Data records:
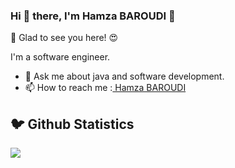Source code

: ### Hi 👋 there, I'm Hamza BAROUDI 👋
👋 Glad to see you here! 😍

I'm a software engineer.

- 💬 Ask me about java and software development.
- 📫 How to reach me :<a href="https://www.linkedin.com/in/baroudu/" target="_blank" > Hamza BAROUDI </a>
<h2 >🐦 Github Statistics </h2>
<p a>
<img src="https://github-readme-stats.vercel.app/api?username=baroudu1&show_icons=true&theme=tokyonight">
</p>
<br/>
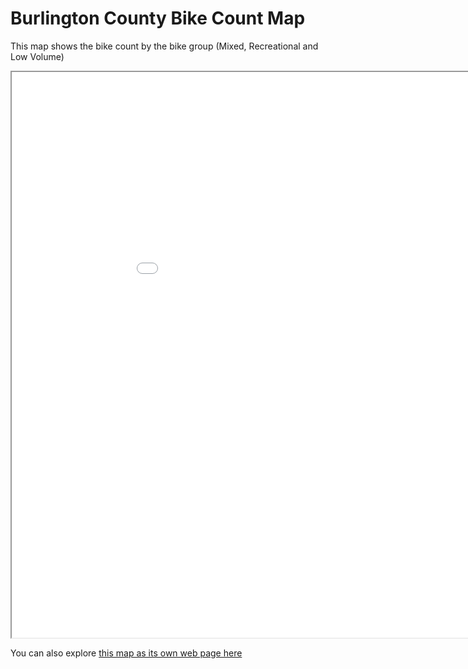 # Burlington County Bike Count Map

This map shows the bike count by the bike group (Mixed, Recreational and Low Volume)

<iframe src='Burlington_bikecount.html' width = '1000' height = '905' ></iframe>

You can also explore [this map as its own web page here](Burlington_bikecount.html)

PROBLEM DESCRIPTION: Go through the data above and find the lines with the word "html". Copy each of those lines.

EXERCISE RESPONSE:
<iframe src='Burlington_bikecount.html' width = '1000' height = '905' ></iframe>
You can also explore [this map as its own web page here](Burlington_bikecount.html)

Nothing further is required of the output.